Ensuring Local Regulations Allow Appropriate Development Techniques

Well-meaning but antiquated local regulations often encourage or even require land use practices inappropriate for coastal floodplains. For example, regulations requiring curbs and wide paved roads may increase flooding and erosion in coastal floodplains.

The resources below provide information on how communities can allow development while reducing pressure on municipal services, infrastructure, and budgets. The practices that your community adopts should be compatible with floodplain development, and shouldn’t, for example, create higher housing density in areas prone to flooding.

  • FEMA’s Coastal Construction Manualoffers excellent background on the challenges of development in floodplains, as well as specific recommended practices—check to see if your community allows and encourages them. See, in particular, these sections:
    • Section 2.2 and 2.3 provide an excellent overview of historic storm events and their often forgotten effects, as well as lessons learned that can inform future planning for development and redevelopment.
    • Section 6.4.3 covers the legal requirements of compliance with the National Flood Insurance Program, including what land uses are and are not allowed (see incorporating National Flood Insurance Program (NFIP) requirements into local ordinances and regulations).
    • Section 6.5 provides recommendations for exceeding NFIP minimum standards.
    • Chapter 8 gives recommendations on how to develop “raw” land, as well as redeveloping land. (Figure 8-5 provides a simple “Do & Don’t” list for land use in coastal areas.)

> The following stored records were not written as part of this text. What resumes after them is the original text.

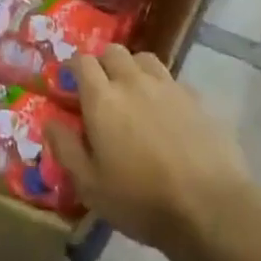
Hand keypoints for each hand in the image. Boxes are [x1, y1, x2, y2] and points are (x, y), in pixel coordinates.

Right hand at [46, 45, 253, 260]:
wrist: (211, 208)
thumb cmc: (141, 200)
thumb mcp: (89, 185)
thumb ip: (65, 148)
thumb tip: (50, 121)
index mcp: (102, 98)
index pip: (82, 61)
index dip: (74, 69)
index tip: (71, 85)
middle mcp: (133, 82)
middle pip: (113, 52)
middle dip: (103, 64)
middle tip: (102, 90)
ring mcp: (168, 87)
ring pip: (144, 59)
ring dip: (133, 69)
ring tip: (134, 94)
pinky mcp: (197, 100)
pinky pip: (173, 80)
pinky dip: (163, 88)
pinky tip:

    To obtain a free copy of the Coastal Construction Manual (in print or on a CD), contact the FEMA Publications Distribution Facility at (800) 480-2520.

  • The Association of State Floodplain Managers’ Coastal NAI Handbook has specific regulatory recommendations.
  • The Massachusetts Coastal Smart Growth Program website and the Massachusetts Smart Growth/Smart Energy Toolkit provide information on planning, zoning, subdivision, site design, and building construction techniques, including model bylaws.
  • The Transfer of Development Rights (TDR) webpage of the Massachusetts Smart Growth/Smart Energy Toolkit provides details on this regulatory tool that harnesses private market forces to permanently protected open space by “transferring” development from areas that a community wishes to protect to other areas more suitable for development.
  • McKenna Ridge Road, Falmouth, MA is a case study on the use of TDR in a coastal community.
  • The best landscaping techniques for coastal banks, beaches, and dunes are available on CZM’s Coastal Landscaping website and can be incorporated into a community’s regulations.

* Your community needs only 500 points to qualify for reduced flood insurance premiums through the Community Rating System (CRS). For more information (including how to apply for the CRS program), see our Community Rating System (CRS) primer.

Notes from the folks at CRS:

“Many communities have discovered that NFIP’s minimum standards do not provide adequate protection from their flood risk. CRS recognizes higher construction standards including freeboard, coastal A Zone standards, enclosure restrictions and coastal erosion setback regulations.”